Lockhart appeared at the door of his cabin, his cap under his arm, and said: ‘Ready to proceed, sir.’

Ericson took his binoculars from the shelf over his bunk, buttoned up his greatcoat, and made for the bridge ladder.

Downriver, to seaward of the Bar Light Vessel, the convoy assembled.

There were forty-four ships, ranging from a 10,000-ton tanker to what looked like the oldest refrigerator ship in the world: another six would join them south of the Isle of Man, and another eight off the Firth of Clyde; and Baker, checking the names and numbers of the Liverpool portion from the convoy list on the chart table, found himself wondering, not for the first time, at the immense complexity of organisation that lay behind all these convoys. There might be a dozen of them at sea at the same time, comprising upwards of five hundred ships: those individual ships would come from a score of different ports all round the coast of England: they would have to be manned, and loaded at a prescribed date, railage and docking difficulties notwithstanding: they would each have to receive identical convoy instructions, and their masters would have to attend sailing conferences for last-minute orders: they would have to rendezvous at a set time and place, with pilots made available for them; and their readiness for sea had to coincide with that of an escort group to accompany them, which itself needed the same preparation and the same careful routing.
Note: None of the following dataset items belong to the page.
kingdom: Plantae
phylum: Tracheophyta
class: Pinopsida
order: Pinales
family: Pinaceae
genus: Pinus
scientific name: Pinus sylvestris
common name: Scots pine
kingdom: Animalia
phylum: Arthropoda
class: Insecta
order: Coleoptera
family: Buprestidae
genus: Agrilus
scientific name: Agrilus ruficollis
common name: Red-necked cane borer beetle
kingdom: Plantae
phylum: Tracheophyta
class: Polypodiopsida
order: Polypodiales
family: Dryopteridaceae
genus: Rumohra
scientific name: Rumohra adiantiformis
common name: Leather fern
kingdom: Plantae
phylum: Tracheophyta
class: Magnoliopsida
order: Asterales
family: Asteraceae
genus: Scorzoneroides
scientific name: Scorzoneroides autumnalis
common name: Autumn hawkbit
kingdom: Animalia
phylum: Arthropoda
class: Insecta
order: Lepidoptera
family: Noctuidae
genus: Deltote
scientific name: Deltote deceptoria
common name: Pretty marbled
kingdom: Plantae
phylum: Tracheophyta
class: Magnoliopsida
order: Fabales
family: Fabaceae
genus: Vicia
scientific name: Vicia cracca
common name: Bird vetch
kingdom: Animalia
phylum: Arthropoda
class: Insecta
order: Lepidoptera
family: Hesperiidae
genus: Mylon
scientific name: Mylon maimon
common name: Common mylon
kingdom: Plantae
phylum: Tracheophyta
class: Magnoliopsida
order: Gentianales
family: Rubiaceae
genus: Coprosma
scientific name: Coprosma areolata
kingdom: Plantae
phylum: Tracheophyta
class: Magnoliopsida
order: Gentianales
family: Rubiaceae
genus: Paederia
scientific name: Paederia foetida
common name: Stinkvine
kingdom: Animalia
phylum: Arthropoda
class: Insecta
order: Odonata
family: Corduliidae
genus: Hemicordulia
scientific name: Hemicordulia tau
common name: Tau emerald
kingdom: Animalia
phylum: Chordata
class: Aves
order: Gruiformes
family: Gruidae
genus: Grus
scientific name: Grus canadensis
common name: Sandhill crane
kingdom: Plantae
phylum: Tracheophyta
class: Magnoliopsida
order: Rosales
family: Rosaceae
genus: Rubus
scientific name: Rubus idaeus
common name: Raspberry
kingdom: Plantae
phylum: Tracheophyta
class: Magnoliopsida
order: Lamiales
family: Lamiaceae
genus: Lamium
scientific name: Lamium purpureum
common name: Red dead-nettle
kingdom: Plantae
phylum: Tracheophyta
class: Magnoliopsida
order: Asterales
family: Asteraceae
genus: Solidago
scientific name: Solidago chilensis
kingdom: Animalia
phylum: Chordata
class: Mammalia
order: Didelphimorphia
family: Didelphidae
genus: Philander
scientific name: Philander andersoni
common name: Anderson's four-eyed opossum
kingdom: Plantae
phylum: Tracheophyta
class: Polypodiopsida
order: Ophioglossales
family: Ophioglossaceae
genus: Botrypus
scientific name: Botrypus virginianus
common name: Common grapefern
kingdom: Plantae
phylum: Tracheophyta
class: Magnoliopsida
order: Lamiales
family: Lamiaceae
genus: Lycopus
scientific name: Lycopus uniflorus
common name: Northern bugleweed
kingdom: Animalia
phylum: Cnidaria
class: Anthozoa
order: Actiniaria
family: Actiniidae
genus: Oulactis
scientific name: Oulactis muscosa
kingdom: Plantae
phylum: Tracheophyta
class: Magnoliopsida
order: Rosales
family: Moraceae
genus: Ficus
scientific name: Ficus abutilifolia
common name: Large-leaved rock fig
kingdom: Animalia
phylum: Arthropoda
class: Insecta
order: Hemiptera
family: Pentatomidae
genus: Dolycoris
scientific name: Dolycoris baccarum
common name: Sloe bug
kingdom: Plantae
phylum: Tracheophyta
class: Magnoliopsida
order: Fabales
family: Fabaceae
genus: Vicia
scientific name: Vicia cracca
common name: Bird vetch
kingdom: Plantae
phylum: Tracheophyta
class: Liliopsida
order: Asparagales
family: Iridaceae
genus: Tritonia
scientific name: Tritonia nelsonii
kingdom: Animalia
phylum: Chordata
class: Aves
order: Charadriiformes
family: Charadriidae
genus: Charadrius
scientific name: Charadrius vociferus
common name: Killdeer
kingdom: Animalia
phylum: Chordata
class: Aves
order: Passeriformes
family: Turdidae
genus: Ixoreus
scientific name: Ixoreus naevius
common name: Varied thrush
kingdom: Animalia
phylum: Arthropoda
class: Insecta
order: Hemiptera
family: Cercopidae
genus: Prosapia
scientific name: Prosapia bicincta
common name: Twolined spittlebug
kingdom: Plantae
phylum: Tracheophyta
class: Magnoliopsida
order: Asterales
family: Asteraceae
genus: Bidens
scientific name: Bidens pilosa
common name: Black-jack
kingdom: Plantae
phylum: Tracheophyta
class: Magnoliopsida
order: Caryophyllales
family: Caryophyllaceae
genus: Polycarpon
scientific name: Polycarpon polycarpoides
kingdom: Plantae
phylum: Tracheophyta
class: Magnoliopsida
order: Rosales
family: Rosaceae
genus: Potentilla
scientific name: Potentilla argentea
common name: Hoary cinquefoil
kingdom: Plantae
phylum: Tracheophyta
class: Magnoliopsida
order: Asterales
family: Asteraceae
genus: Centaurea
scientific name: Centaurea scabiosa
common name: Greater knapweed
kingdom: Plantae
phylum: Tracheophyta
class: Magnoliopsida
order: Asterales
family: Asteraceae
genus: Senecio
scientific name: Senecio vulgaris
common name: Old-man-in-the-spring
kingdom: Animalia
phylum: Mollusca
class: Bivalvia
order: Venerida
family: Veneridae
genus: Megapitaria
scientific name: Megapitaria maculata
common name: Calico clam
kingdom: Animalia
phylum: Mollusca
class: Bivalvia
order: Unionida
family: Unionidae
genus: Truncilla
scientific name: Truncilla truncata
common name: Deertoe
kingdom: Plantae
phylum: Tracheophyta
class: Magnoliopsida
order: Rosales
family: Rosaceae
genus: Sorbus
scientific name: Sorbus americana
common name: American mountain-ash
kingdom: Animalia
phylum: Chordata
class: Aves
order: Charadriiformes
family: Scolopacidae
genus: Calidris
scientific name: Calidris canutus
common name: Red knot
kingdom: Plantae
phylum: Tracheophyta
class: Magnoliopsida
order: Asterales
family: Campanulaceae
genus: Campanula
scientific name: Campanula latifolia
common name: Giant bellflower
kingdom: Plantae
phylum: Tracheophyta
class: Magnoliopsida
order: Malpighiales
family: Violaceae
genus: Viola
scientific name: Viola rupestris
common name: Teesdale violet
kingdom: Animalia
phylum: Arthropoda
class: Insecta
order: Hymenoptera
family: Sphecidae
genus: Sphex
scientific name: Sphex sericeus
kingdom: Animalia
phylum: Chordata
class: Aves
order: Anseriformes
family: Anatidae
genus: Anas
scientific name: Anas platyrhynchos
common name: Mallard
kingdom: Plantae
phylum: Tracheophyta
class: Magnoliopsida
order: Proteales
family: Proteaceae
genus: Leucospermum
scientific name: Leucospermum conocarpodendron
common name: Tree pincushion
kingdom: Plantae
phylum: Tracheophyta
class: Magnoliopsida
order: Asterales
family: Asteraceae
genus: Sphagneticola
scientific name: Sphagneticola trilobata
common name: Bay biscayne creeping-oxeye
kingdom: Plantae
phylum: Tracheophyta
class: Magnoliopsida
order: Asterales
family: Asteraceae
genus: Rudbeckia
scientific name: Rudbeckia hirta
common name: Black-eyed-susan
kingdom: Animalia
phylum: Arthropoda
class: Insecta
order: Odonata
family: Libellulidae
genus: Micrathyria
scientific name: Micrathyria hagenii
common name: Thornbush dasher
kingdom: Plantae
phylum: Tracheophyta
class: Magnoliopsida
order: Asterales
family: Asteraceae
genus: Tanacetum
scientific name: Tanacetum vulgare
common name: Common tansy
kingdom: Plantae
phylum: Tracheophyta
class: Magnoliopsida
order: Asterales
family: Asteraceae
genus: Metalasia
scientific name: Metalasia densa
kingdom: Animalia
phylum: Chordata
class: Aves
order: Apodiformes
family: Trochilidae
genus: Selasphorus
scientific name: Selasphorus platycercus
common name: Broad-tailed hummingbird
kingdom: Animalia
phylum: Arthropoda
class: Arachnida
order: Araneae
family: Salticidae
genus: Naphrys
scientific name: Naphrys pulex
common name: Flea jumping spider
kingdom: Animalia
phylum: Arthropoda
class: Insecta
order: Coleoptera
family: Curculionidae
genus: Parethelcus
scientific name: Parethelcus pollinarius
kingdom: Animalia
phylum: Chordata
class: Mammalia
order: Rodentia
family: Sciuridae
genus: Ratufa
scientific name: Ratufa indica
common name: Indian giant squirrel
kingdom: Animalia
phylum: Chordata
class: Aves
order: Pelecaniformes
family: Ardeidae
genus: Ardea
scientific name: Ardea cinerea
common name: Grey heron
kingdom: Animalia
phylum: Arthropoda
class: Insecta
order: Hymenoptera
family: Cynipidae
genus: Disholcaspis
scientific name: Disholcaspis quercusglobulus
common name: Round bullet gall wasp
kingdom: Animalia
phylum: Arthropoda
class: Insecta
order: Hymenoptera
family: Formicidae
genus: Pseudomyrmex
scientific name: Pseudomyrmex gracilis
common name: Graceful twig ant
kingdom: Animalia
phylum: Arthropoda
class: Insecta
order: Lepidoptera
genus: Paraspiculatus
Dock space had to be waiting for them, and men to load and unload: a hundred factories had to meet a fixed despatch date on their account: a railway shunter falling asleep at Birmingham or Clapham could spoil the whole thing, a third mate getting drunk on Tuesday instead of Monday could wreck a dozen carefully laid plans, a single air raid out of the hundreds that had harassed the harbours of Britain could halve a convoy and make it not worth the trouble of sending across the Atlantic.

Yet the ships always seemed to turn up: as usual, here they were, on this bright cold afternoon . . . Baker, ticking off their names as Wells called them out, wondered idly who was behind the organisation: was it one superman, or a committee, or hundreds of civil servants all telephoning each other at once?